Thermo Fisher Scientific Inc., (TMO), the nation’s biggest laboratory supply company, reliably churns out cash in good times and bad.
At the same time that Thermo profit were under a bit of pressure from the economy’s meltdown, the Massachusetts, company used its impressive free cash flow to go on a shopping spree over the past couple years.
It paid a combined $1.25 billion to snap up about a dozen smaller companies. Then in December it announced a richly priced $2.1 billion cash deal for California instrument maker Dionex (DNEX).
Thermo also spent a billion dollars last year buying back its own shares, and has authorization to spend a bit more on Thermo buybacks again this year. Despite all the money going out the door, both major credit rating concerns recently bumped the company’s investment-grade debt a notch higher.
And Thermo’s PE ratio, after slumming for a while in the wake of the market’s crash, has lately been climbing back up to its historically plush levels.
Until very recently, YCharts considered Thermo cheap. Now, with the stock’s recovery so well advanced, YCharts says it is correctly priced.
We are probably being overly conservative. Despite its recent rebound, the stock could move significantly higher. Stable end markets and cost-cutting efforts let Thermo deliver solid profits through tough times. Now, as markets strengthen, future profit margins — helped by an offshore growth strategy and the recent acquisitions — are likely to exceed earlier peak-profit levels.
Thermo was itself formed through a late-2006 merger that combined a company that specialized in big-ticket diagnostic and research equipment (like mass spectrometers) and a supplier focused on recession-resistant but less profitable science “consumables” (like test tubes and lab beakers).
The result was that rarest of things: a merger that actually creates the hoped-for synergies. Thermo has been gaining market share because its broad line of products allows pharmaceutical makers, university research labs, healthcare providers and other science clients it serves to consolidate their purchases.

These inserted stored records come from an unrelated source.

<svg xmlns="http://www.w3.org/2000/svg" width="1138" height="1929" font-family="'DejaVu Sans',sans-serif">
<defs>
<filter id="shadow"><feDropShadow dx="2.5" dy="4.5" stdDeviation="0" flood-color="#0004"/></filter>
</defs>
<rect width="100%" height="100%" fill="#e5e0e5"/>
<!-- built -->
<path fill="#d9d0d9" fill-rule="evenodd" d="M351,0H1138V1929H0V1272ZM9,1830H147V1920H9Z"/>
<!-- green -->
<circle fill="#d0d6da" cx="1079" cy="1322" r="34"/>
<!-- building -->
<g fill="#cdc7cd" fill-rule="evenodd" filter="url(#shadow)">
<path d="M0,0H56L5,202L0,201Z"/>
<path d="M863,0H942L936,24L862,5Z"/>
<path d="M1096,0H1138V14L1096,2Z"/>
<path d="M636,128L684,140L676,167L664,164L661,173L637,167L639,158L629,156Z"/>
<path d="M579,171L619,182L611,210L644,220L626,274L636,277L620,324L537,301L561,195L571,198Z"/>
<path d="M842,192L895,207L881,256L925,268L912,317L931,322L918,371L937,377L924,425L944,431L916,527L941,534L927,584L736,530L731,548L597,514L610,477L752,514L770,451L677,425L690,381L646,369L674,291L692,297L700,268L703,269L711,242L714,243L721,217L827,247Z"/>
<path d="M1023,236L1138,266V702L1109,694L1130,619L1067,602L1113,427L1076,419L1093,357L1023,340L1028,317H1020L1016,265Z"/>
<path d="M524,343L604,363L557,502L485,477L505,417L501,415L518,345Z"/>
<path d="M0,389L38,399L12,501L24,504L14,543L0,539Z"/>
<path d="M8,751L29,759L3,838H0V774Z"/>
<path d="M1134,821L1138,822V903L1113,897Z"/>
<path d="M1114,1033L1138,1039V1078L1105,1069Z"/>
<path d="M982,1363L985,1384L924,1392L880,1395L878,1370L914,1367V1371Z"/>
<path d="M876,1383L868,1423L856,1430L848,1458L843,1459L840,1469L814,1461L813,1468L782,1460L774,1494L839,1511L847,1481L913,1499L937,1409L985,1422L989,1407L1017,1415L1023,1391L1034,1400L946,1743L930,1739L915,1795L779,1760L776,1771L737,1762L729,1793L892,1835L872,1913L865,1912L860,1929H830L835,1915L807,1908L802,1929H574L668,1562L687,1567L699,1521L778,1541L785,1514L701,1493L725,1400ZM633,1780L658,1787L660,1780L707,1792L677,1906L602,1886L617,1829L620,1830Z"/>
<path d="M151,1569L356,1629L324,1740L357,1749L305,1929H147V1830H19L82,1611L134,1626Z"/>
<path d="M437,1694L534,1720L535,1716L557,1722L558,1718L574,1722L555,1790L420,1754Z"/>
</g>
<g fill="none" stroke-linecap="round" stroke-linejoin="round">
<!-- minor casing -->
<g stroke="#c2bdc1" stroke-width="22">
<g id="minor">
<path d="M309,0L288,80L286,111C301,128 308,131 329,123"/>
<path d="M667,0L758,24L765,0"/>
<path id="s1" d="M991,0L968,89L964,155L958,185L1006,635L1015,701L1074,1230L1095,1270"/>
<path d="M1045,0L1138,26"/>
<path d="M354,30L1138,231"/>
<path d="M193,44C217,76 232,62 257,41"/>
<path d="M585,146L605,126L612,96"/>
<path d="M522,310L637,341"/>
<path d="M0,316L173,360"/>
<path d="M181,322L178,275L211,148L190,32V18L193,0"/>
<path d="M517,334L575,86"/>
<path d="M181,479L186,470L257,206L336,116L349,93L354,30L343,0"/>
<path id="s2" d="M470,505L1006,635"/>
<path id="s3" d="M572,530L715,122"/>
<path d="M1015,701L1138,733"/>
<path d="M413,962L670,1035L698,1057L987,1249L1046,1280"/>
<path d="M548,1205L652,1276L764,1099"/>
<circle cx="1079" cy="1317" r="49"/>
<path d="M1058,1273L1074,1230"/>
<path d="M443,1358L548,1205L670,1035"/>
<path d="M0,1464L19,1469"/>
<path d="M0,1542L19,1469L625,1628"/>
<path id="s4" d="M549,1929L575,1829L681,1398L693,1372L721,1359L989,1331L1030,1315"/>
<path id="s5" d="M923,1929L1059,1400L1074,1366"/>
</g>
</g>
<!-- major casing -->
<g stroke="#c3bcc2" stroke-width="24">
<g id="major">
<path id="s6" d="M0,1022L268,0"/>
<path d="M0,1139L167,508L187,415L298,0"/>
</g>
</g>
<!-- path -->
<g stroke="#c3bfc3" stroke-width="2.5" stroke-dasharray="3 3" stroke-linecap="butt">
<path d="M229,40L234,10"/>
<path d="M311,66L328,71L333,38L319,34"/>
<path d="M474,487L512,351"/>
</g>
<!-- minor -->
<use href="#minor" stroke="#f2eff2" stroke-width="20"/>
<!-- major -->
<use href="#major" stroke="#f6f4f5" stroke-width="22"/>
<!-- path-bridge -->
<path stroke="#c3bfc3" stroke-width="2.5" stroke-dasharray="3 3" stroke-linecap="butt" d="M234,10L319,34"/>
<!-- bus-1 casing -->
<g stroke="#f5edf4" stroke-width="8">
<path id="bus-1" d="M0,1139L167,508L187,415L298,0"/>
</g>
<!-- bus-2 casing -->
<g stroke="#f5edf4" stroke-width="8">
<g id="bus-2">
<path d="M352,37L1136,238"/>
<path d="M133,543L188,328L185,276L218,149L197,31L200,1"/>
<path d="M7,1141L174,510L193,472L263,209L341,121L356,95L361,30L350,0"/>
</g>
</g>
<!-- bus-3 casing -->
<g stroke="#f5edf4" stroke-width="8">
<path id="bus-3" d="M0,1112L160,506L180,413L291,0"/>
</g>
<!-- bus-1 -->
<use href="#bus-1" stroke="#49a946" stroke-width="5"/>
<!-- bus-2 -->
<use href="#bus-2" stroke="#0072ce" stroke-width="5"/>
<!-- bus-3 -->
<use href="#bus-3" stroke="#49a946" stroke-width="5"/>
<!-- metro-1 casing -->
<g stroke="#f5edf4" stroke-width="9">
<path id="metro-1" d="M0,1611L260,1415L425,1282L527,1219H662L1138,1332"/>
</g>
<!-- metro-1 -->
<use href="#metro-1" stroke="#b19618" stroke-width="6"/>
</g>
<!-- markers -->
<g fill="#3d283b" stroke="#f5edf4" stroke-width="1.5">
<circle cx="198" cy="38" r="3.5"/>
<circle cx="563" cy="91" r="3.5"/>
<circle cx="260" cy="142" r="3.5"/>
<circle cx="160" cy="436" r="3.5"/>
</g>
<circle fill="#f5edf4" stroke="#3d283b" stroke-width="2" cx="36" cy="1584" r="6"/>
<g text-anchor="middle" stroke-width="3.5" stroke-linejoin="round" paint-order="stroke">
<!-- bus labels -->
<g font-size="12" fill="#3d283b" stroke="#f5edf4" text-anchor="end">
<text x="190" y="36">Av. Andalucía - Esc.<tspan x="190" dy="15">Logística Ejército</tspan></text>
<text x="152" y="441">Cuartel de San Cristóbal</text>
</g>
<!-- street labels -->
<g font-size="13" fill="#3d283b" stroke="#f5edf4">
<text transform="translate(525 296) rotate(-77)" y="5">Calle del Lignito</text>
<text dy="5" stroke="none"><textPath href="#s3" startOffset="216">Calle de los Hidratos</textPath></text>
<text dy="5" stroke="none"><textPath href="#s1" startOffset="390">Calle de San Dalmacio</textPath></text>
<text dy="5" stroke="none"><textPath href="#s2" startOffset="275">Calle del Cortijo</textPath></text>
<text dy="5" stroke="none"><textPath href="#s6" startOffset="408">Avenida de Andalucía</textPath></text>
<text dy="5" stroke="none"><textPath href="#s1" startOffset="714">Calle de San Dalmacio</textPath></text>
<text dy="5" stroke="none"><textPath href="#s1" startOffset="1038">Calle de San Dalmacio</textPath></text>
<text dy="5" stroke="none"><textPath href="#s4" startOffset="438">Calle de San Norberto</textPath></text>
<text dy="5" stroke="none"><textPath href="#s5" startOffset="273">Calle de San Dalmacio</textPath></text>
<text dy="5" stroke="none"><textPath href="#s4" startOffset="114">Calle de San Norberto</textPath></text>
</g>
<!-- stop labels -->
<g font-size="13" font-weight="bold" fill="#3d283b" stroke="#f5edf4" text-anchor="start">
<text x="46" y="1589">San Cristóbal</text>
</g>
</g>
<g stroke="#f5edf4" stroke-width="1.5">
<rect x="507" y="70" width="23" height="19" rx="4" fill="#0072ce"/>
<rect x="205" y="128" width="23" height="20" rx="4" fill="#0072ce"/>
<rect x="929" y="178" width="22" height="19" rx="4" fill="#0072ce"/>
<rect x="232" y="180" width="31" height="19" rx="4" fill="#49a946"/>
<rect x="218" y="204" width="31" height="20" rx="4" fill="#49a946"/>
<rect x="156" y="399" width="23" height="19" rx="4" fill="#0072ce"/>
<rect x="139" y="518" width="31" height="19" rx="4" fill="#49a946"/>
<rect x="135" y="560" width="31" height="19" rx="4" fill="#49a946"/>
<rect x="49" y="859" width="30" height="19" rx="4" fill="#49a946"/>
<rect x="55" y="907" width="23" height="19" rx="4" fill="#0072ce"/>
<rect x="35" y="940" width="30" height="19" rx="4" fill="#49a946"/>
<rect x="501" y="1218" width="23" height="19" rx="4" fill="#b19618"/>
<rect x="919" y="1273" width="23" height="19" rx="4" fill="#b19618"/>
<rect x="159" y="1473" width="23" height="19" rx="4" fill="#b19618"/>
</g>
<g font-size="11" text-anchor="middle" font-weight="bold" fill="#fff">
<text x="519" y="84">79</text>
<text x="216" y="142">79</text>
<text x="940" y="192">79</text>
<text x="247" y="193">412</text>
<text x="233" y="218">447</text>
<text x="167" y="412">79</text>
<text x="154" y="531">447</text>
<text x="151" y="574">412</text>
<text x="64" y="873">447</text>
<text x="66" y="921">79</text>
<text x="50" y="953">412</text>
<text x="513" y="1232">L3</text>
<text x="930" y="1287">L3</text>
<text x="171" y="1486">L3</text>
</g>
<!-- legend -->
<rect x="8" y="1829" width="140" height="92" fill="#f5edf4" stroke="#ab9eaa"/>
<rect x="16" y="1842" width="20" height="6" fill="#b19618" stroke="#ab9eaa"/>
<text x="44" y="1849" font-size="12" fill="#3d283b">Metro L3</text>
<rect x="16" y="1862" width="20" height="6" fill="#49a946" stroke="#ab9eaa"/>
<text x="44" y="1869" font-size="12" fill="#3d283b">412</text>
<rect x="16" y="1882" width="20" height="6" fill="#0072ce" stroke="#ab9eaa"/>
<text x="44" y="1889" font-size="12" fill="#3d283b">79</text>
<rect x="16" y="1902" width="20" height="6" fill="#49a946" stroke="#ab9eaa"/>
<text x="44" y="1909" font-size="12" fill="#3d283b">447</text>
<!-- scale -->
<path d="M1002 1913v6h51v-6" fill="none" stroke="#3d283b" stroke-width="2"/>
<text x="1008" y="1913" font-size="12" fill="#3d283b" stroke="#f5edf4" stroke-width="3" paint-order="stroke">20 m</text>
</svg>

Thermo’s market cap became big enough to catch the attention of more investors.
Research budgets aren’t immune to the economy, of course, but they’re a lot less volatile than, say, demand for new cars or laptop computers. That explains why Thermo’s sales and margins tend to hold up so well during bad times.
And the company is still streamlining:last week, Thermo agreed to sell a couple diagnostic operations — profitable but non-core businesses picked up as part of the 2006 merger — for a bigger-than-expected $740 million in cash.
The problem, of course, is that “stable” markets tend to be slow-growing. That’s certainly the case among Thermo’s client base in Europe and North America, although the company managed to record high-single-digit revenue growth last year. Future revenue gains will most likely come from the laboratory-product maker’s accelerating push into the rapidly expanding science and tech markets of China and India, however.
Along with those positives, there’s a reason for caution: Many of Thermo’s leading customers are pharmaceutical makers, where wide-open R&D spending is a tradition. Although repeated mergers have trimmed the number of major drug makers, overall research spending has held up. While the mega-players continue to spend heavily on research, however, their new size gives them more purchasing muscle when buying lab equipment: Thermo may face more price resistance.
Even with that possibility on the horizon — and even though little-known Thermo is currently sporting a multiple twice that of Intel (INTC) – it’s still a solid play for investors who favor consistent profits and upside potential.